LESETEXT –

********

Start

Ein Spagat zwischen Seele baumeln lassen und whish you were here“.

Wie soll ich diesmal beginnen mit meinen persönlichen Logbucheinträgen. Es fällt mir schwer zu schreiben und ich finde keinen richtigen Anfang. Zu viel ist passiert die letzten Wochen. Es ist Dienstag, der 22. September 2015.  Ich sitze am Kartentisch meiner MERLIN. Hinter mir, in der Bordtoilette, rinnt das Wasser von der, zum abtropfen aufgehängten, Segel-Jacke.  Draußen stürmt und blitzt es und es gießt wie aus Eimern. Ich bin alleine an Bord, aber irgendwie genieße ich das auch. Meine Frau hat mir vor kurzem verkündet, dass sie nicht mit auf Segeltörn geht, weil sie daheim auf unseren alten Hund aufpassen muss. Ich verstehe das. Er war sein ganzes Leben lang unser treuer Freund. Und jetzt mit seinen umgerechnet 105 Lebensjahren, geht es wohl irgendwann zu Ende mit ihm. Nachdem vor drei Wochen auch noch mein bester Freund und Segelkamerad bei einem tragischen Flugzeugabsturz ums Leben kam, bin ich ziemlich durch den Wind. Ein paar ruhige Tage tun mir sicher ganz gut. Ich erkunde die neue Marina, unternehme Wanderungen –die Gegend um Kas ist übrigens wunderschön- und abends schwanke ich, nach ein paar Dosen Bier, zwischen „Seele baumeln lassen“ und „whish you were here“.

Dann, am Mittwochabend, treffe ich endlich eine spontane Entscheidung!

Am Freitag reisen meine Mitsegler und Bandkollegen an. Ich werde ihnen einfach ein Stück entgegen fahren. Alleine !?!

Donnerstag 24.September 2015 Einhandsegler

Log 15210 NM, 6:55 Uhr. MERLIN und ich sind abfahrbereit. Die über Kanal 73 angeforderten Marineros sind sofort zur Stelle und, wie immer, sehr hilfsbereit. Ob sie merken, dass ich das erste Mal alleine unterwegs bin? Alles klappt wie am Schnürchen. Raus auf Kurs, Leinen aufschießen, Fender rein. So ein Autopilot ist dabei echt hilfreich. Das Boot habe ich schon vor der Abfahrt seetüchtig gemacht. Wenn man alleine unterwegs ist muss man vorausschauend planen. Und schon geht es los, Richtung Göcek. Vor mir türmt sich eine von der Sonne orange eingefärbte Wolkenwand auf. Einhand1

Leider entwickelt sich aus dem Schauspiel ziemlich schnell ein stattliches Gewitter. Und nicht nur das. Ich bemerke am linken Wolkenrand einen wie ein dünner Pfeil aussehenden Wirbel. Er kommt geradewegs auf mich zu, oder bilde ich mir das nur ein? Als der zum Schlauch gewordene Pfeil die Wasseroberfläche berührt, wird mir ziemlich mulmig. Es steigt eine riesen Wassersäule auf, mit einigen Metern Durchmesser. Ich gerate ziemlich in Panik. Segel runter, Kurs ändern, alles unter Deck werfen, Schwimmweste und Lifebelt an, Niedergang dicht machen. So schnell das Naturereignis erschienen ist, so schnell löst es sich auch wieder auf. Gott sei Dank musste ich keine nähere Bekanntschaft machen. Was bleibt sind die starken Regengüsse. Die Rettungsausrüstung lass ich mal besser an.

********

AUFGABEN –
A - Kopiere aus dem Logbuch-Bericht den Abschnitt von „Leider entwickelt sich“ bis „mal besser an.“.
B - Setze den Logbuch-Bericht über den Einhandtörn im Anschluss an seinen letzten Satz fort.
Die nachstehenden Zeilen werden nicht benötigt.

********

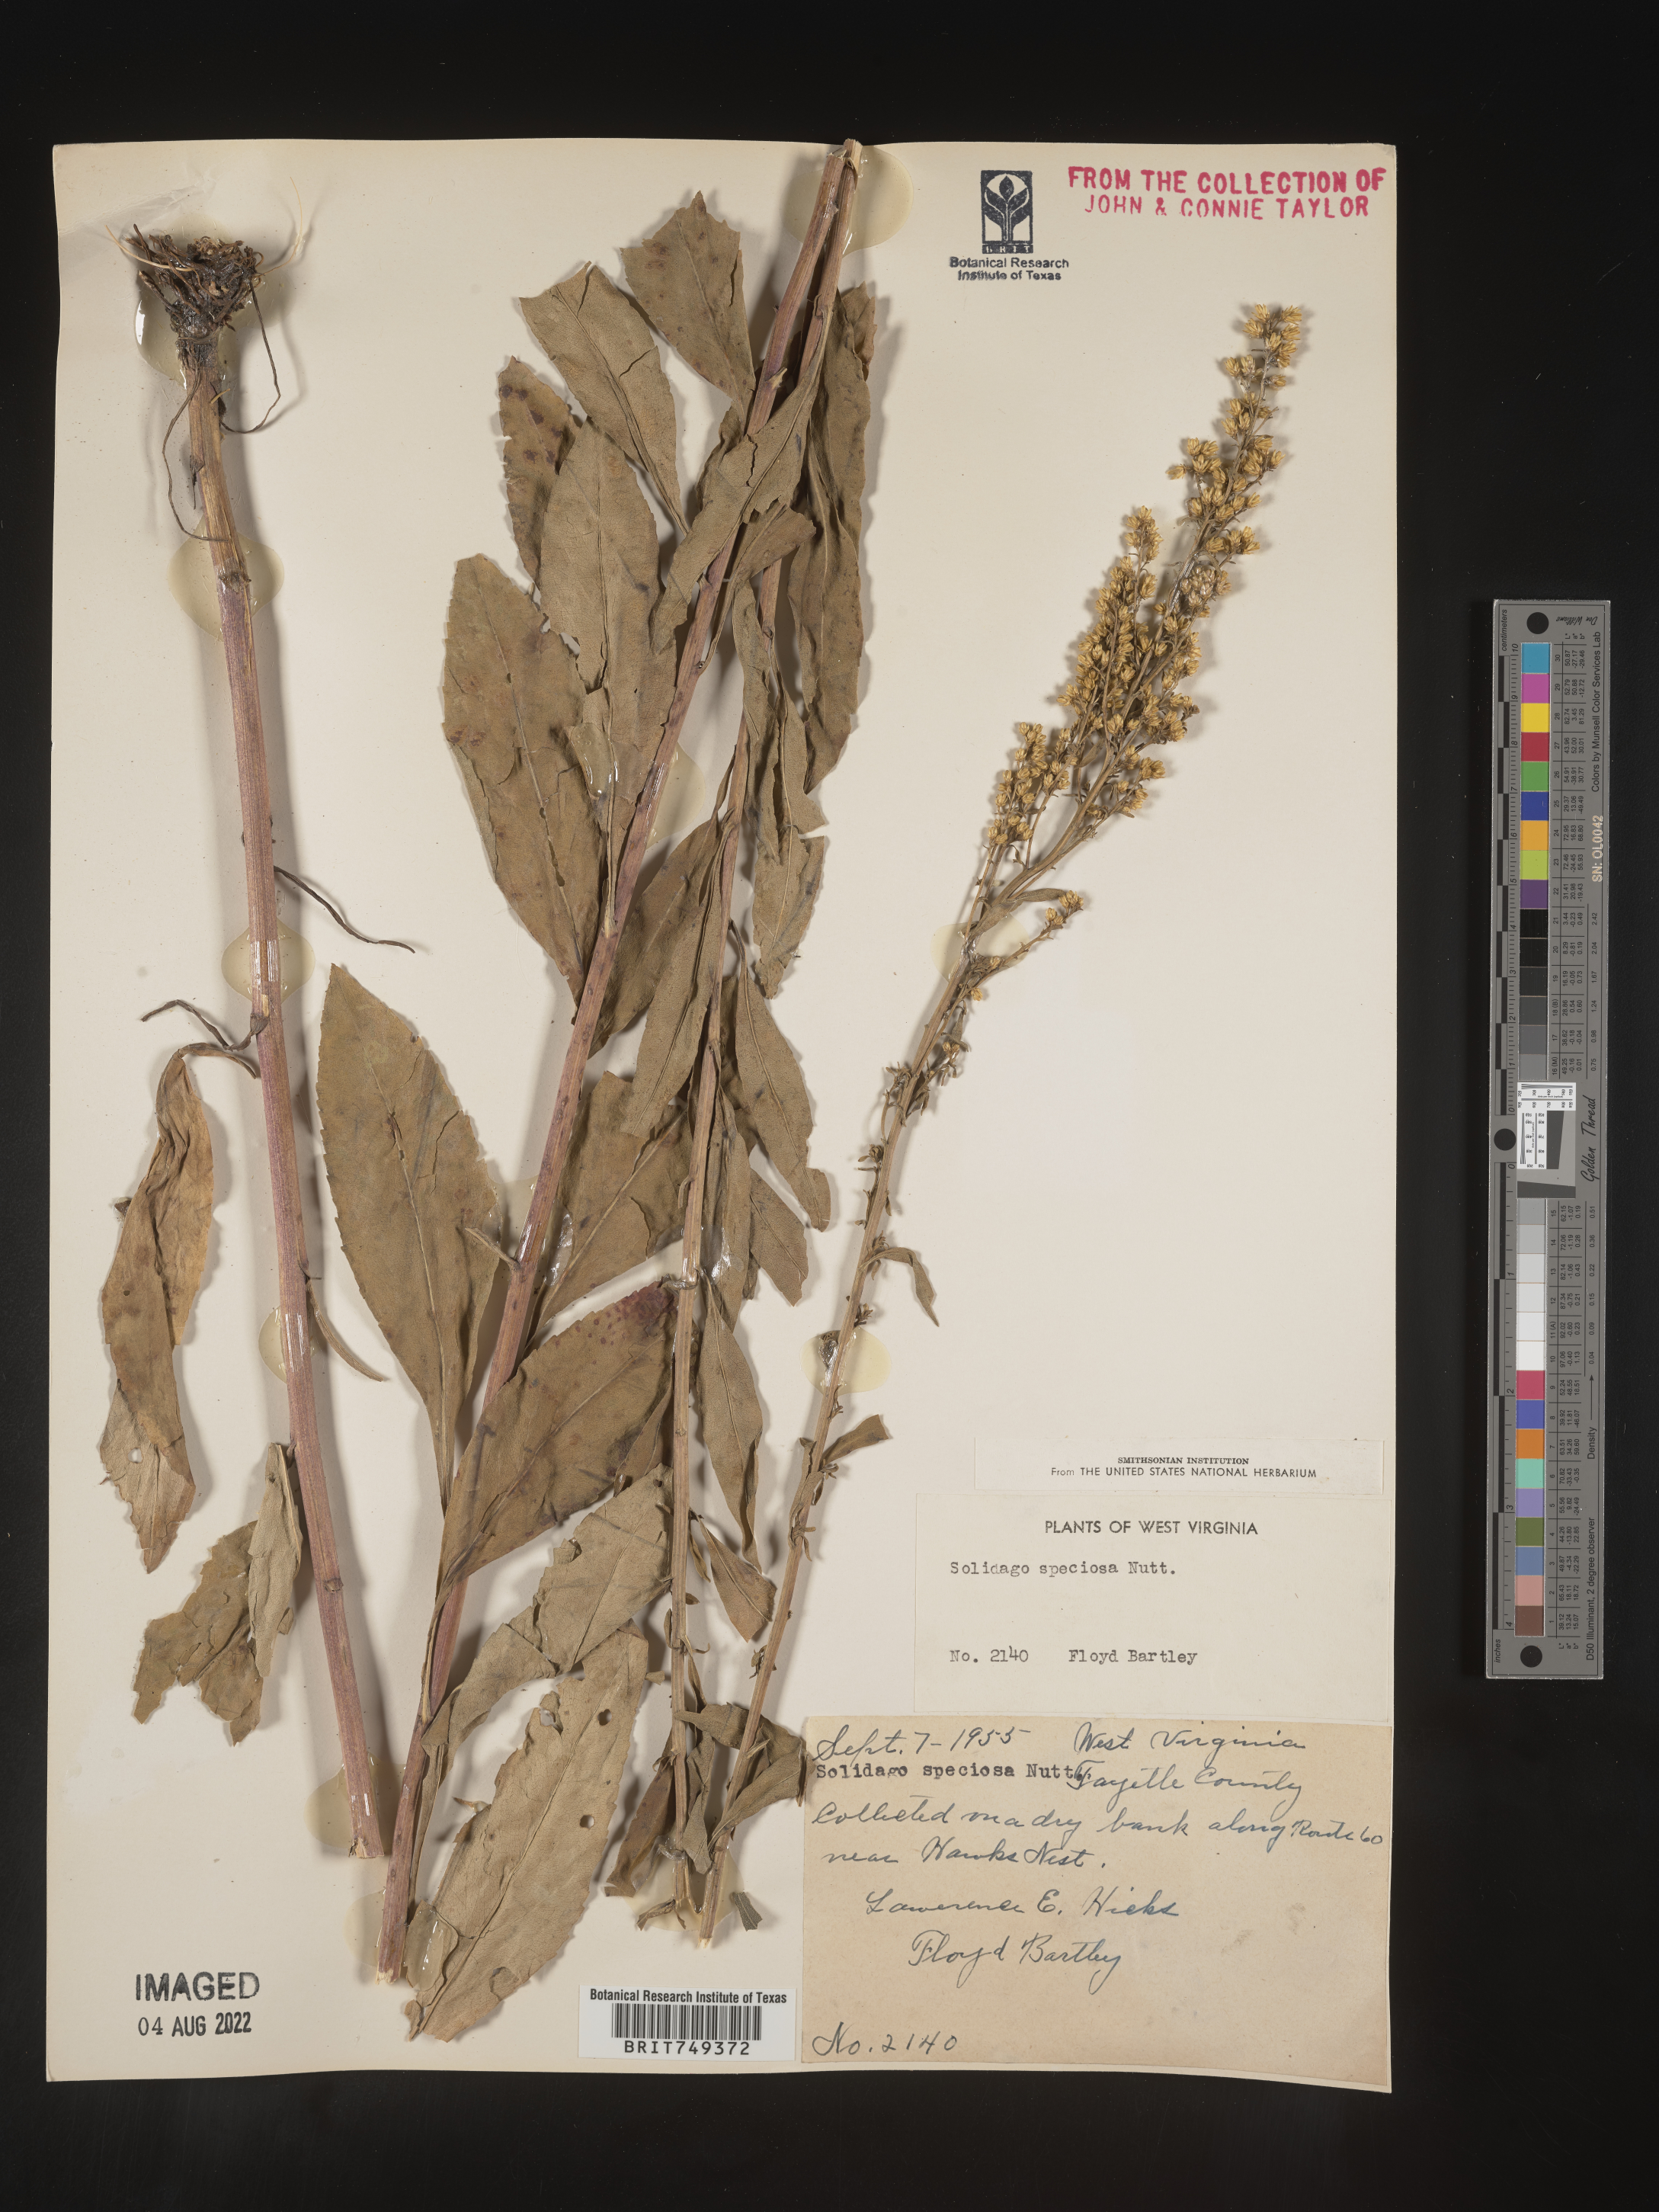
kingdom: Plantae
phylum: Tracheophyta
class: Magnoliopsida
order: Asterales
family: Asteraceae
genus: Solidago
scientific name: Solidago speciosa
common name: Showy goldenrod
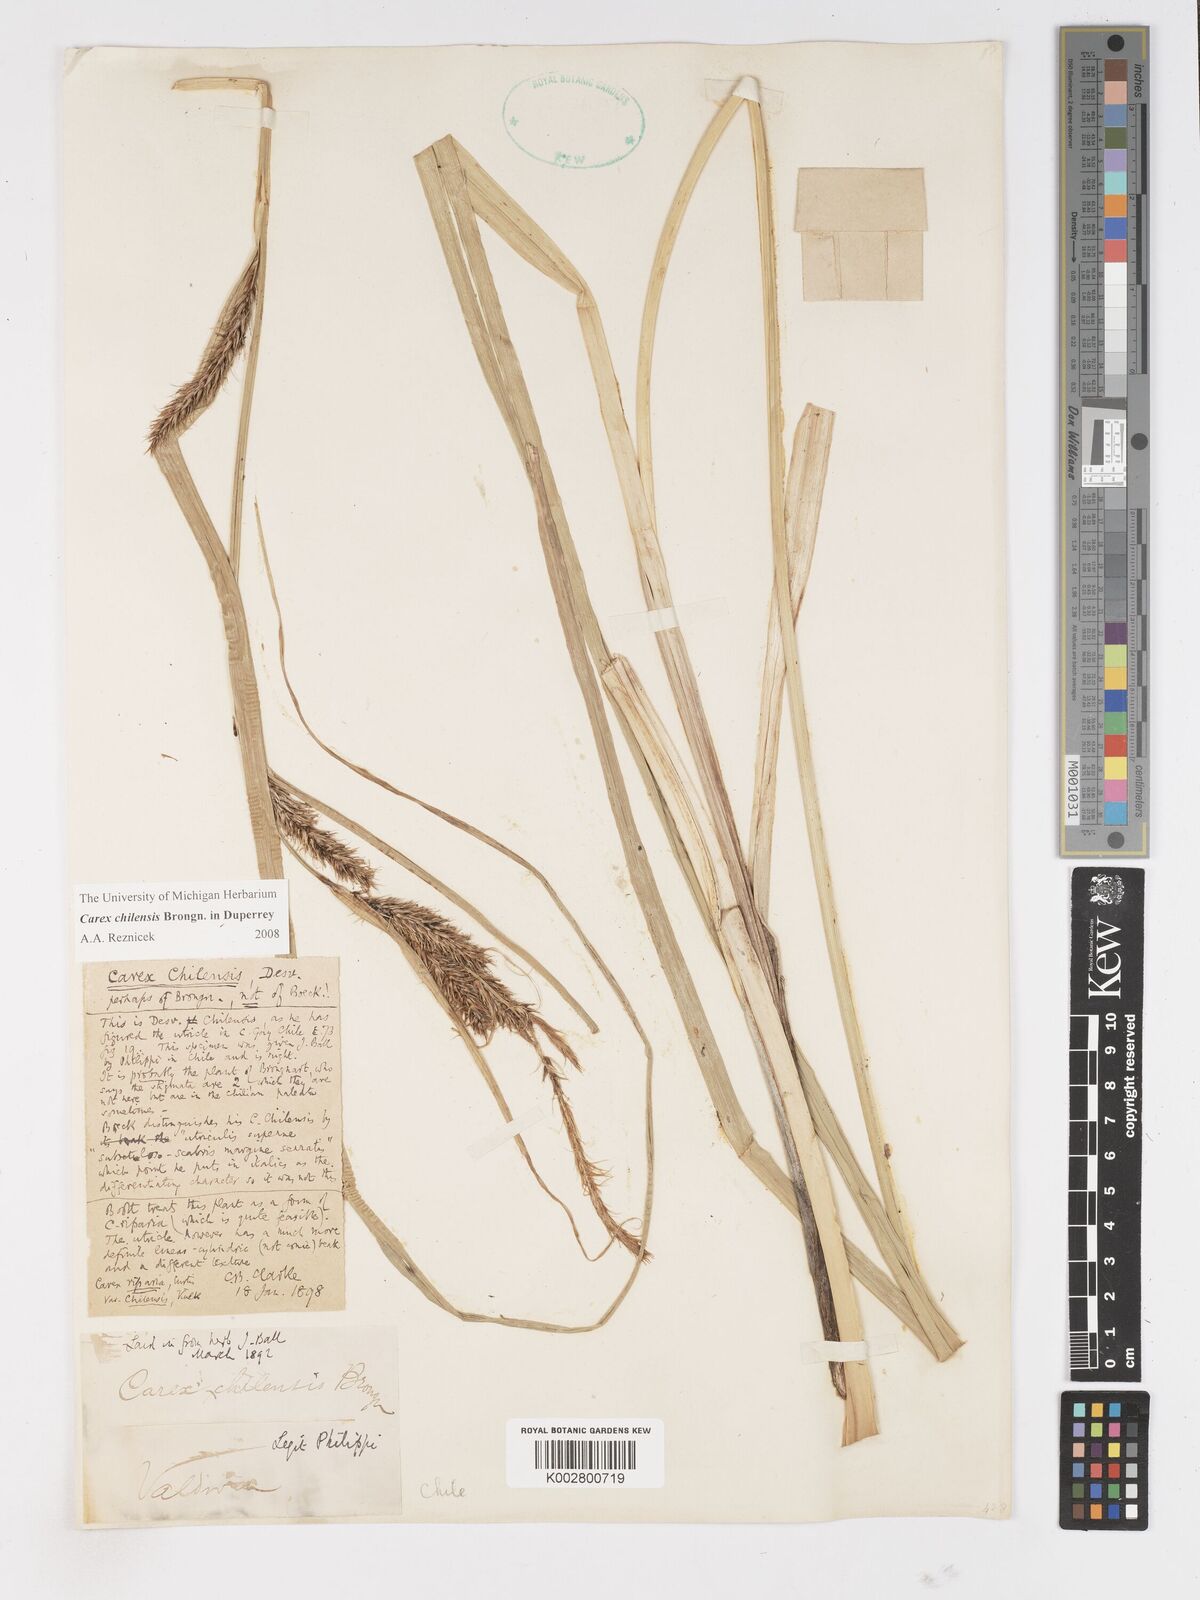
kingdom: Plantae
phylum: Tracheophyta
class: Liliopsida
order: Poales
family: Cyperaceae
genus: Carex
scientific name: Carex chilensis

********

ANTWORTEN JE AUFGABE –
A -
Leider entwickelt sich aus dem Schauspiel ziemlich schnell ein stattliches Gewitter. Und nicht nur das. Ich bemerke am linken Wolkenrand einen wie ein dünner Pfeil aussehenden Wirbel. Er kommt geradewegs auf mich zu, oder bilde ich mir das nur ein? Als der zum Schlauch gewordene Pfeil die Wasseroberfläche berührt, wird mir ziemlich mulmig. Es steigt eine riesen Wassersäule auf, mit einigen Metern Durchmesser. Ich gerate ziemlich in Panik. Segel runter, Kurs ändern, alles unter Deck werfen, Schwimmweste und Lifebelt an, Niedergang dicht machen. So schnell das Naturereignis erschienen ist, so schnell löst es sich auch wieder auf. Gott sei Dank musste ich keine nähere Bekanntschaft machen. Was bleibt sind die starken Regengüsse. Die Rettungsausrüstung lass ich mal besser an.

B -
Einhand2

Querab Kalkan hört es zu regnen auf und die Sonne kommt zum Vorschein. Am Ufer beginnt ein lang gezogener Sandstrand, anschließend ein Gebiet das sich die sieben Kaps nennt. Ich glaube es könnten auch acht oder neun sein. Dort in der Nähe hat sich schon wieder ein Gewitter gebildet. Gerade jetzt, wo die Klamotten trocken geworden sind.

Knapp zwei Drittel der Strecke sind geschafft. Der Regen lässt nach, leider auch der Wind. Zum Stabilisieren lasse ich das Großsegel stehen, aber die Hauptarbeit hat längst der Diesel übernommen. Nach dem Kampf mit den Gezeiten, folgt jetzt der Kampf mit der Sonne. Viel zu spät merke ich, dass ich mir den Nacken verbrannt habe. Um 15:00 Uhr biege ich in den Golf von Fethiye ein. Null Welle, null Wind. Um 16:00 Uhr kündige ich mich schon mal telefonisch bei Volkan an, dem ich eine weitere Stunde später am Steg die Hand schüttle. Ich hab es geschafft. Ganz alleine 52 NM von Kas nach Göcek. Einem Weltumsegler kostet das wahrscheinlich ein müdes Lächeln, aber für mich war es ein großes Abenteuer und ich bin richtig stolz.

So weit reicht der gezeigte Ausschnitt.